Mittwoch, 3. Oktober 2012

"Dawn of the Dead" [US '78 | George A. Romero]

Bei allen Verdiensten hinsichtlich seiner tragenden Rolle im Subgenre des Zombie-Films und bei aller Gesellschaftskritik, bleibt mit „Dawn of the Dead“ (dt. "Zombie") doch in erster Linie spaßiger Zombie-Trash, wechselweise im A- (die Darsteller) und B-Movie-Gewand (die Gore-Effekte) daherkommend. Gerade aus seiner fast gänzlich fehlenden Einführung in die niedrigen Umstände der Zombie-Apokalypse, schöpft Romero einen unheimlichen Zug in der ansonsten eher spannungsarmen Dramaturgie. Dieser gelegentlichen Spannungsarmut, die mit den eher zur Trägheit neigenden Untoten einhergeht, weiß der Film jedoch mit einem herrlich-ironischen Augenzwinkern zu begegnen. Es entbehrt in diesem Zusammenhang schon nicht einer makaberen Komik, wenn einem geifernden Zombie die Schädeldecke mithilfe von Helikopter-Rotorblättern abgesäbelt wird oder die willenlosen Konsumsklaven in letzter Erinnerung an ihr vergangenes Leben mit der Rolltreppe fahren. Ohnehin sollte man Romero's „Dawn of the Dead“ bei allem kritischen Subtext nie allzu ernst nehmen.

Es ist vor allem Romero's Bildsprache, die das humoristische Potenzial der Geschichte perfekt mit den System-kritischen Aspekten vereint. Wenn die träge Zombie-Meute nach einer etwas wirren ersten halbe Stunde langsam ins Kaufhaus stolpert und sich diese in ihrem Verhalten so gar nicht von ihren lebenden Vorbildern unterscheiden, dann ist das ebenso überdeutlich, wie drastisch. Niemals hat jemand die Abkehr vom materialistischen Kapitalismus so deutlich auf die Leinwand gebracht wie Romero. So schnell alle Sorgen und Probleme angesichts des Überangebotes an Konsumgütern im einen Moment vergessen waren, holt sie die letztendliche Realität dann doch wieder ein. Das neu geschaffene Utopia entpuppt sich als existenzielles Placebo, als Schein-Dasein, das die zunächst vier Überlebenden zwar materiell vollkommen zu befriedigen vermag, aber sozial und psychisch zu leeren „Zombies“ macht. Konsum bedeutet letztlich also nur die kurzzeitige Ablenkung von gesellschaftlichen und sozialen Missständen. Dem Konsum-Apparat als System-dienliches Instrument setzt Romero in letzter Konsequenz den Chaos-fördernden Anarchismus entgegen.

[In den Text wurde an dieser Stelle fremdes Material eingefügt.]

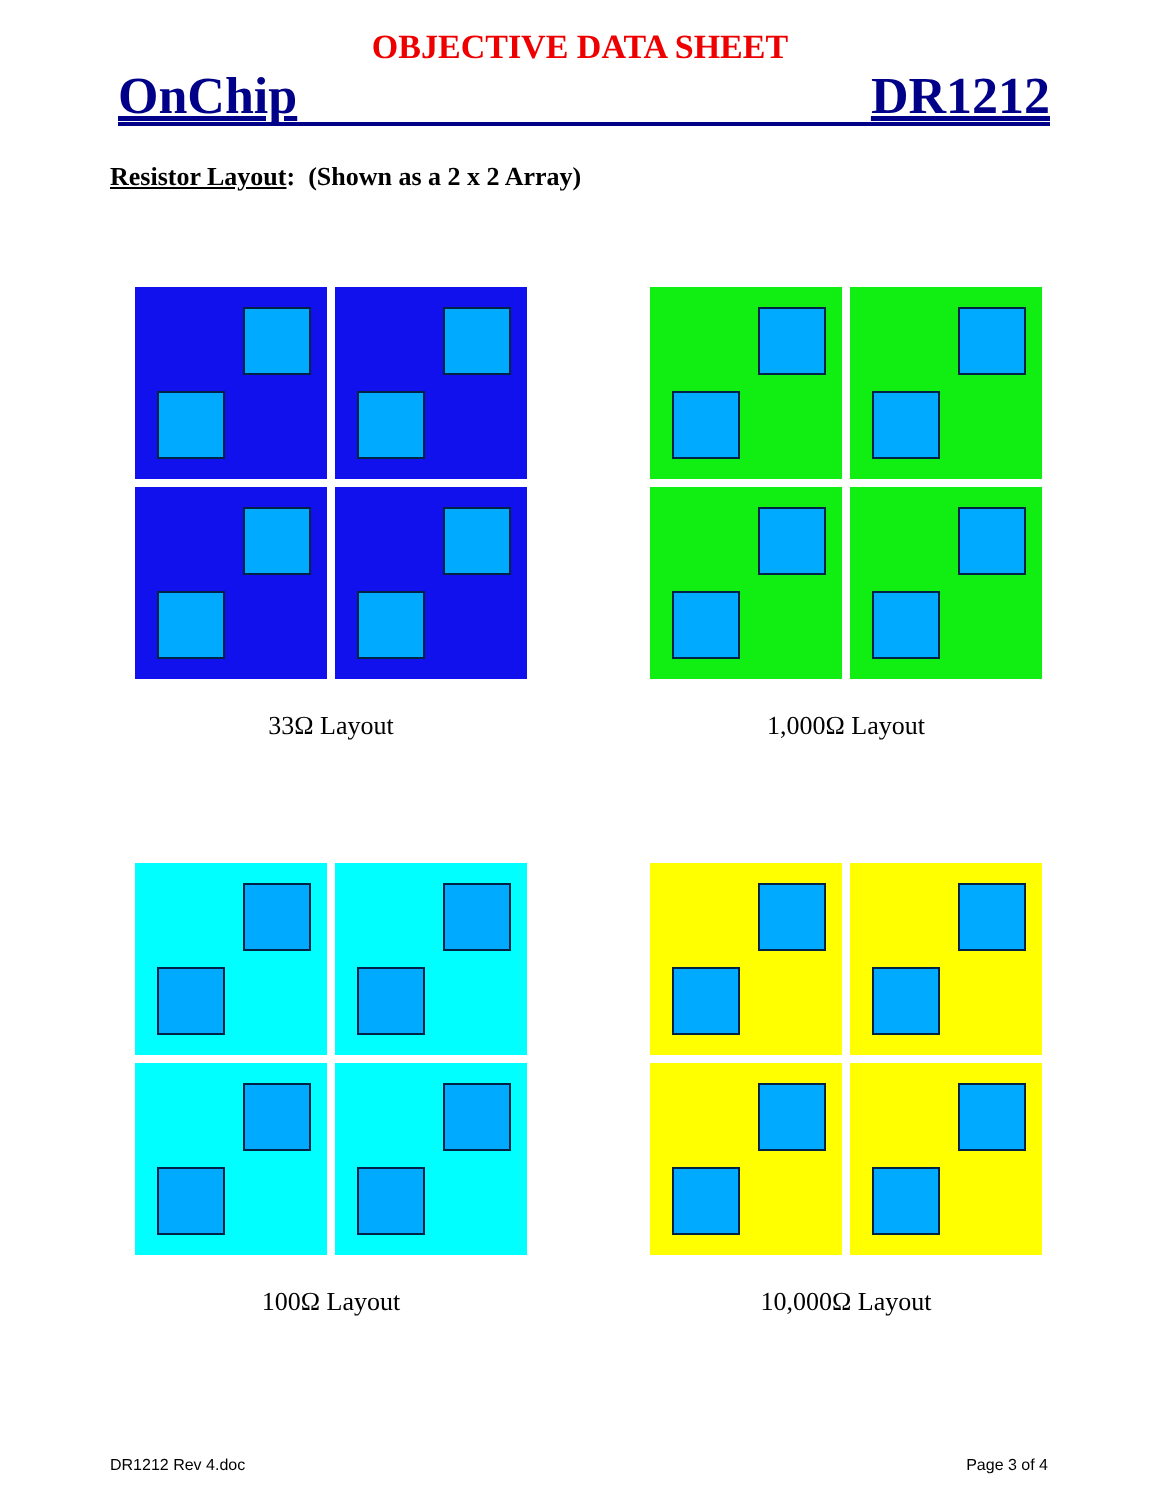OBJECTIVE DATA SHEET
OnChip DR1212
Resistor Layout: (Shown as a 2 x 2 Array)
33Ω Layout
1,000Ω Layout
100Ω Layout
10,000Ω Layout
DR1212 Rev 4.doc Page 3 of 4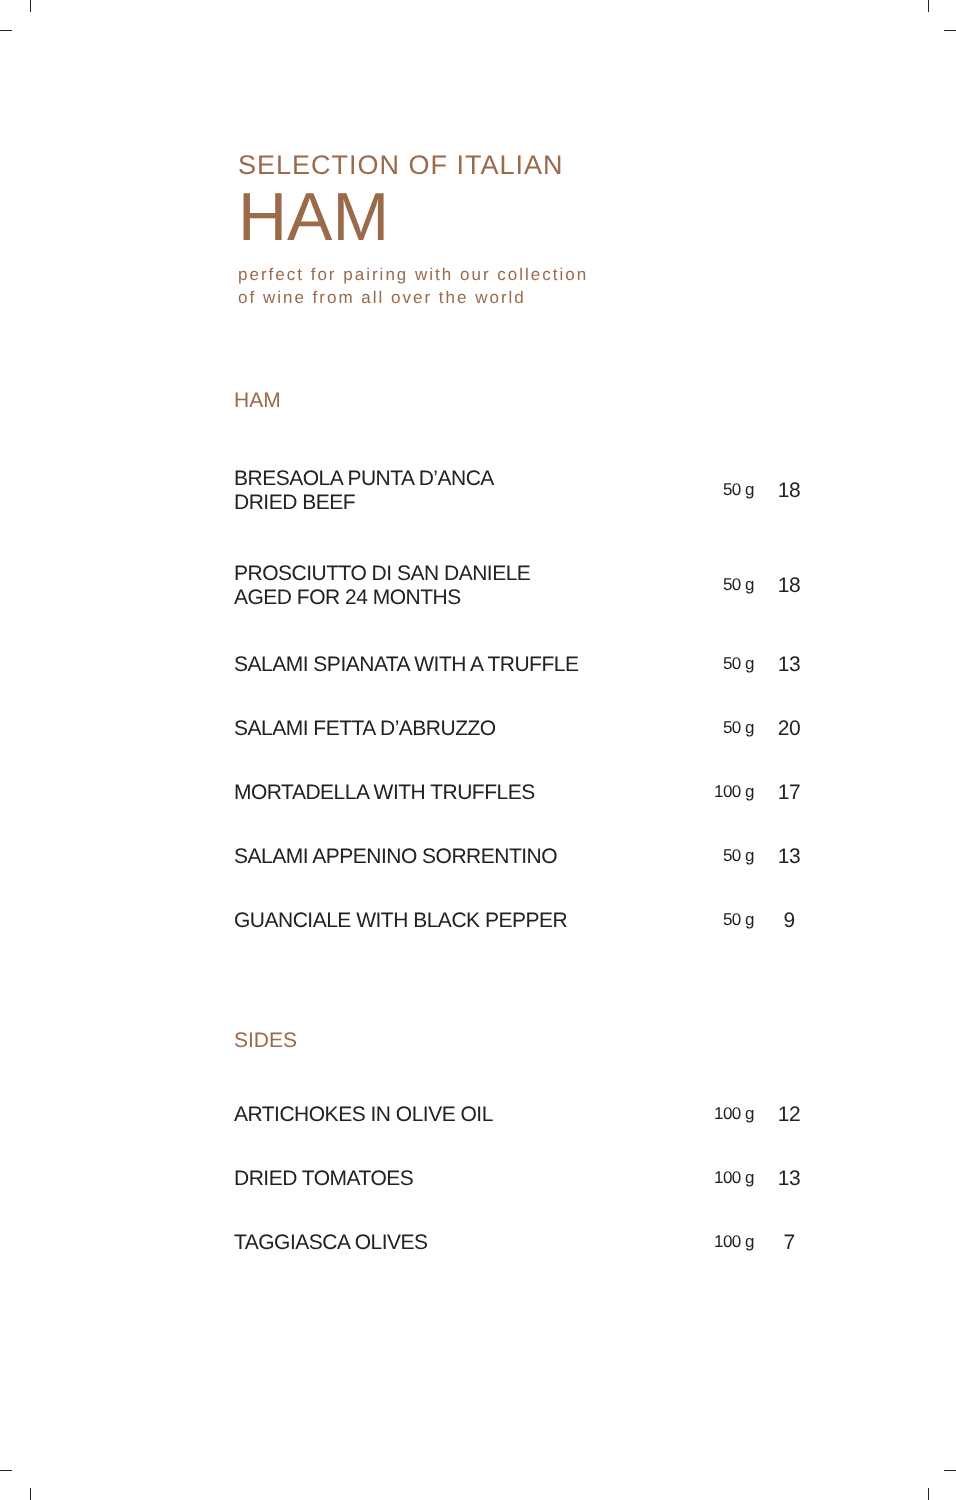SELECTION OF ITALIAN
HAM
perfect for pairing with our collection
of wine from all over the world
HAM
| BRESAOLA PUNTA D’ANCA DRIED BEEF | 50 g | 18 |
| PROSCIUTTO DI SAN DANIELE AGED FOR 24 MONTHS | 50 g | 18 |
| SALAMI SPIANATA WITH A TRUFFLE | 50 g | 13 |
| SALAMI FETTA D’ABRUZZO | 50 g | 20 |
| MORTADELLA WITH TRUFFLES | 100 g | 17 |
| SALAMI APPENINO SORRENTINO | 50 g | 13 |
| GUANCIALE WITH BLACK PEPPER | 50 g | 9 |
SIDES
| ARTICHOKES IN OLIVE OIL | 100 g | 12 |
| DRIED TOMATOES | 100 g | 13 |
| TAGGIASCA OLIVES | 100 g | 7 |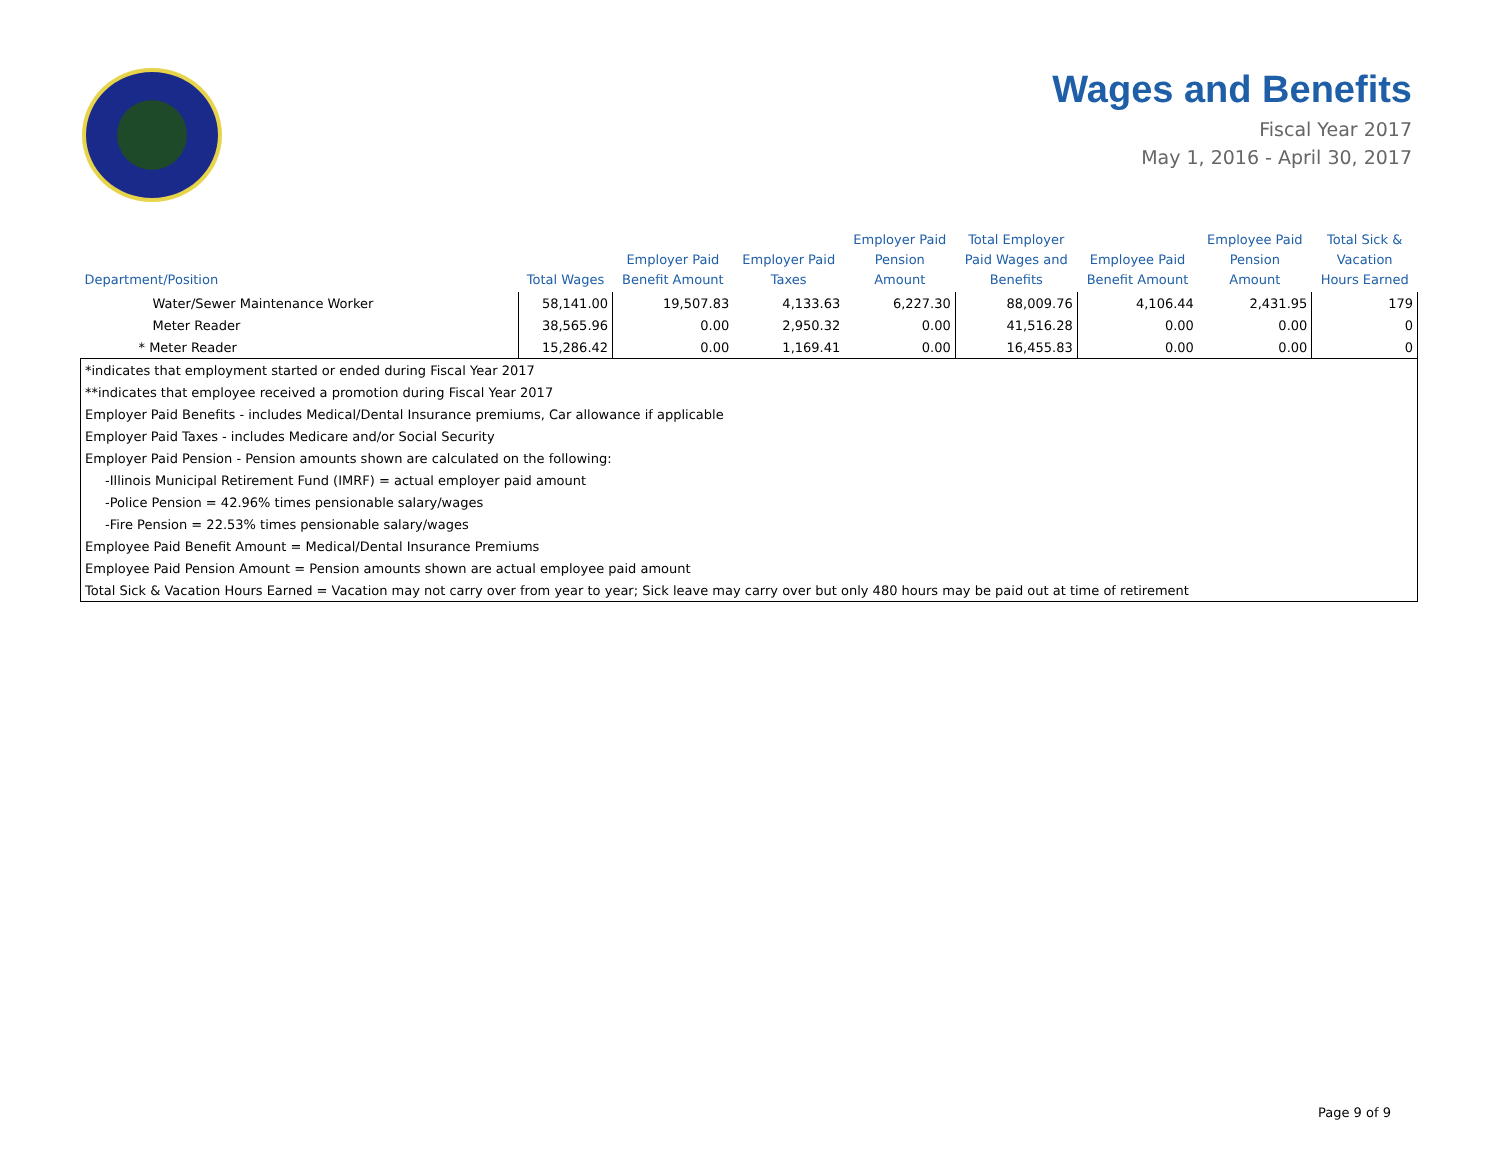Wages and Benefits
Fiscal Year 2017
May 1, 2016 - April 30, 2017
| Department/Position | Total Wages | Employer Paid Benefit Amount | Employer Paid Taxes | Employer Paid Pension Amount | Total Employer Paid Wages and Benefits | Employee Paid Benefit Amount | Employee Paid Pension Amount | Total Sick & Vacation Hours Earned |
| --- | --- | --- | --- | --- | --- | --- | --- | --- |
| Water/Sewer Maintenance Worker | 58,141.00 | 19,507.83 | 4,133.63 | 6,227.30 | 88,009.76 | 4,106.44 | 2,431.95 | 179 |
| Meter Reader | 38,565.96 | 0.00 | 2,950.32 | 0.00 | 41,516.28 | 0.00 | 0.00 | 0 |
| * Meter Reader | 15,286.42 | 0.00 | 1,169.41 | 0.00 | 16,455.83 | 0.00 | 0.00 | 0 |
| *indicates that employment started or ended during Fiscal Year 2017 | | | | | | | | |
| **indicates that employee received a promotion during Fiscal Year 2017 | | | | | | | | |
| Employer Paid Benefits - includes Medical/Dental Insurance premiums, Car allowance if applicable | | | | | | | | |
| Employer Paid Taxes - includes Medicare and/or Social Security | | | | | | | | |
| Employer Paid Pension - Pension amounts shown are calculated on the following: | | | | | | | | |
| -Illinois Municipal Retirement Fund (IMRF) = actual employer paid amount | | | | | | | | |
| -Police Pension = 42.96% times pensionable salary/wages | | | | | | | | |
| -Fire Pension = 22.53% times pensionable salary/wages | | | | | | | | |
| Employee Paid Benefit Amount = Medical/Dental Insurance Premiums | | | | | | | | |
| Employee Paid Pension Amount = Pension amounts shown are actual employee paid amount | | | | | | | | |
| Total Sick & Vacation Hours Earned = Vacation may not carry over from year to year; Sick leave may carry over but only 480 hours may be paid out at time of retirement | | | | | | | | |
Page 9 of 9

Die immer wieder in das Geschehen eingestreuten Nachrichten-Ausschnitte nutzt Romero für die Zusammenstellung eines allgemeingültigen Regelwerks; Parameter, an denen sich bis heute unzählige Genre-Beiträge orientieren sollen. Und spätestens während der letzten zwanzig Minuten bittet Romero zur großen Zombie-Sause, dann rollen Köpfe, spritzt literweise Kunstblut und wird ausgiebig der Maßlosigkeit gefrönt. Beeindruckend ist auch während dieser Phase, wie Romero seiner Geschichte immer wieder neue Aspekte und Facetten abzuverlangen weiß: „Dawn of the Dead“ ist dann im einen Moment ein trashiges B-Movie, im anderen überraschend gut gespieltes Psychogramm und Verhaltensstudie, in der einen Sekunde zum brüllen komisch, zur anderen wieder zwischenmenschlich und dramatisch. Ein ebenso intelligenter, wie spaßiger, aber nicht vor einigen Längen gefreiter Genre-Meilenstein.

7/10

1 Kommentar:

  1. Sehr gute Kritik, mit der ich eigentlich auf kompletter Länge konform gehen würde.